Galarza, while working in Washington, was also “concerned about ties to business interests of the U.S. in South and Latin America,” Pycior said, especially because of the attachment of Mexican government-owned companies such as their electric company.
Galarza later accused the United States ambassador to Bolivia of pressuring the Bolivian government to not help the tin industry because the U.S. in the early 1940s needed tin to help fight World War II. The U.S. denied these accusations, and so began “Galarza being known as the man against tin,” Pycior said.
Galarza even quit his job at the Pan American Union to make his point, but he was later reinstated until he quit once again for good in 1947.
After Galarza quit, he began to join a movement to form a union in California, the National Farm Workers’ Union, which became one of the biggest unions in the country. The backing of the American Federation of Labor gave the union even more credibility as it attempted to protect many of the migrant workers. The laborers were coming to America through contracts that allowed them only to work, not to immigrate, which Pycior added, “was the antithesis of free labor.”
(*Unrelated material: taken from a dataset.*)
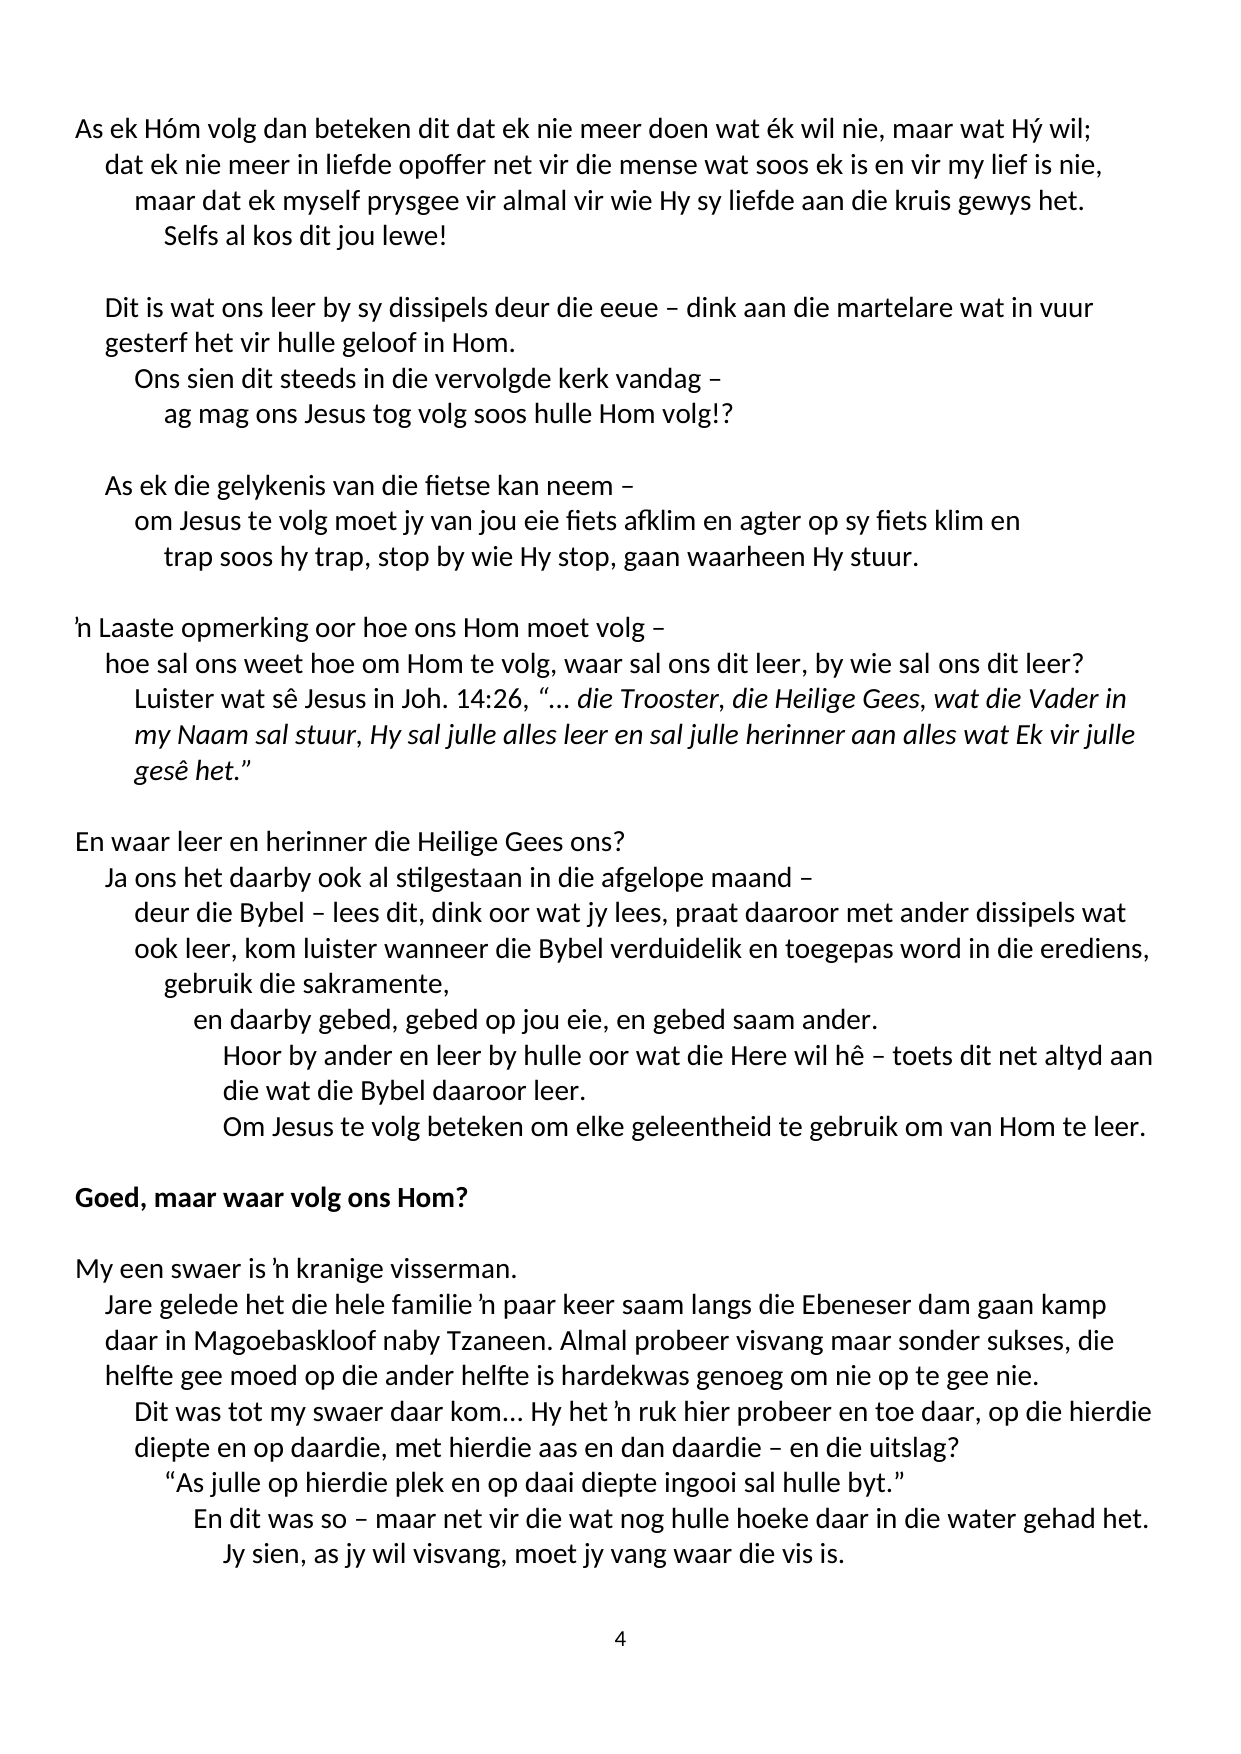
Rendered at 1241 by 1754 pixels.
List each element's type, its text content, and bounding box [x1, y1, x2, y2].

Galarza opposed the movement to allow these farmers to enter the country like this because he felt that these workers were being exploited. As time went on, the AFL “did not understand,” Pycior said, and that Galarza’s options became extremely limited, and so he turned to writing books on the subject instead.
Much later on in his life, Galarza gave a talk at Michigan State University on the history of Mexico and America, and it turns out Pycior was an undergrad studying Spanish literature and minoring in history at Michigan State University, and she heard Galarzo speak in detail about these relations in 1970.
“As my husband would say, and the rest is history,” Pycior said.
As a current history professor, Pycior revealed that she “was so interested in Mexican-American relations” both then and now. To give a talk on Galarza “is only fitting” after she had seen him in person giving a speech on a very similar issue many years before.
“When I saw him, I didn’t know who he was, but the revelation that I had to know what I wanted to do stemmed from similar feelings I shared with him,” she said.
These “similar feelings” on Mexican-American relations led her to work on many volunteer trips to help migrant farmers during her senior year of college.
This personal connection was the conclusion of Pycior’s seminar and was followed by a discussion among the other professors who had come to listen to her research.
Robert M. Geraci, Ph.D. and professor of religious studies at Manhattan College, then went on to ask Pycior, “How do we leverage history in these moments?” These “moments” refer to how in his hometown, the school districts have stopped busing students from various ethnic and socio-economic backgrounds to school together.
Pycior answered the question with, “When things like that happen, we lose a lot, and Texas history is a history of struggling” with “white men talking about white men.” In these moments, Pycior said, it is so important to remember not only Ernesto Galarza, but also the deep and rich history that Mexican-Americans have to offer this country.